There are a lot of groups advocating for transit in Boston, including Transit Matters. However, when one group puts forth a true vision- a Boston FasTracks so to speak- then I think a lot of people, including the railfans on AB, will join the ranks of advocates and start pushing for change.
 
Re: North-South Rail Link

Sounds a bit like the $100 Billion transportation plan Gov. Malloy released for Connecticut this year, with the exception that the CT plan doesn't have funding worked out yet, and is for both highway and transit projects.

http://transformct.info/
 
Re: North-South Rail Link

North-South Rail Link is officially being reexamined.

North-South Rail Link gets another look

By Shirley Leung GLOBE STAFF FEBRUARY 23, 2016

For a long time after 2003, the North-South Rail Link seemed dead.
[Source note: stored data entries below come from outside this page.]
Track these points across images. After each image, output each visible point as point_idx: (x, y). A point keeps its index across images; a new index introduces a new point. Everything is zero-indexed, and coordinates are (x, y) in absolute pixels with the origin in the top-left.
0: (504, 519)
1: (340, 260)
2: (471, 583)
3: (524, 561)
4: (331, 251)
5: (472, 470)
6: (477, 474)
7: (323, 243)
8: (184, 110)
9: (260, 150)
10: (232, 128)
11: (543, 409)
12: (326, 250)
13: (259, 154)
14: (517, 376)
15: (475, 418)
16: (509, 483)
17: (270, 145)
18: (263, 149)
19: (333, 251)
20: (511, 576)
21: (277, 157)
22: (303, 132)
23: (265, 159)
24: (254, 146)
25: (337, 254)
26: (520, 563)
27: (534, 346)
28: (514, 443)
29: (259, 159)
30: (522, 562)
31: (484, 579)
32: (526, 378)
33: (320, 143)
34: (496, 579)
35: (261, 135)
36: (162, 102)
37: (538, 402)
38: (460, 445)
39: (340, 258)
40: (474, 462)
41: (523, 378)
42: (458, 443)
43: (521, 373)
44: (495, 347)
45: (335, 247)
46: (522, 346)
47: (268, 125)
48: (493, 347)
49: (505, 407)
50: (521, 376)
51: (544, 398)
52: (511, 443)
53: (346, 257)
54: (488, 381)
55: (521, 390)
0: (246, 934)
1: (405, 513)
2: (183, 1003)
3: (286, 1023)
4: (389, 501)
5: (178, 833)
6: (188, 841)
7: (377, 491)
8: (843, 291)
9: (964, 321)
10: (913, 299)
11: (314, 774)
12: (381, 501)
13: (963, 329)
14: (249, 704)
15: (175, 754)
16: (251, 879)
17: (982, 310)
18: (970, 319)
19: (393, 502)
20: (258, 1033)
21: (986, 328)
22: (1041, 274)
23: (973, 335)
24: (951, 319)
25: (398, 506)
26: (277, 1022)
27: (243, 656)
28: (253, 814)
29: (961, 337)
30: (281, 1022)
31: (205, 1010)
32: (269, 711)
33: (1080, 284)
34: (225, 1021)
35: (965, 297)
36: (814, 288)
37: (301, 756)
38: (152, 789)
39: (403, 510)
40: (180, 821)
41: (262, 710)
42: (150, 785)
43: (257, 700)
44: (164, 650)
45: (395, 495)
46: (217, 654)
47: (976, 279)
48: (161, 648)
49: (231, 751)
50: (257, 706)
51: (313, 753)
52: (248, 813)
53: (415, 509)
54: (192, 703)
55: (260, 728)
That’s when Governor Mitt Romney killed it, the price topping $8 billion.

But now after heavy lobbying from two former governors, Mike Dukakis and Bill Weld, and a star-studded support group that includes Congressman Seth Moulton – the state transportation department will spend up to $2 million on a study.

That’s peanuts for a project of this complexity – building a mile-long underground tunnel to connect North and South stations – but Dukakis will take it.

“That’s all we are looking for. A lot of work has been done on this,” said the former governor referring to previous analysis the state has undertaken.

Dukakis figures a follow up study can be done in six months and that should “give a good sense” of whether the link is viable.

While the Baker administration favors the $1.6 billion expansion of South Station, transportation secretary Stephanie Pollack is taking another look at connecting the city’s two main transit hubs. That’s because one of the thorniest issues with a bigger South Station is where to store trains.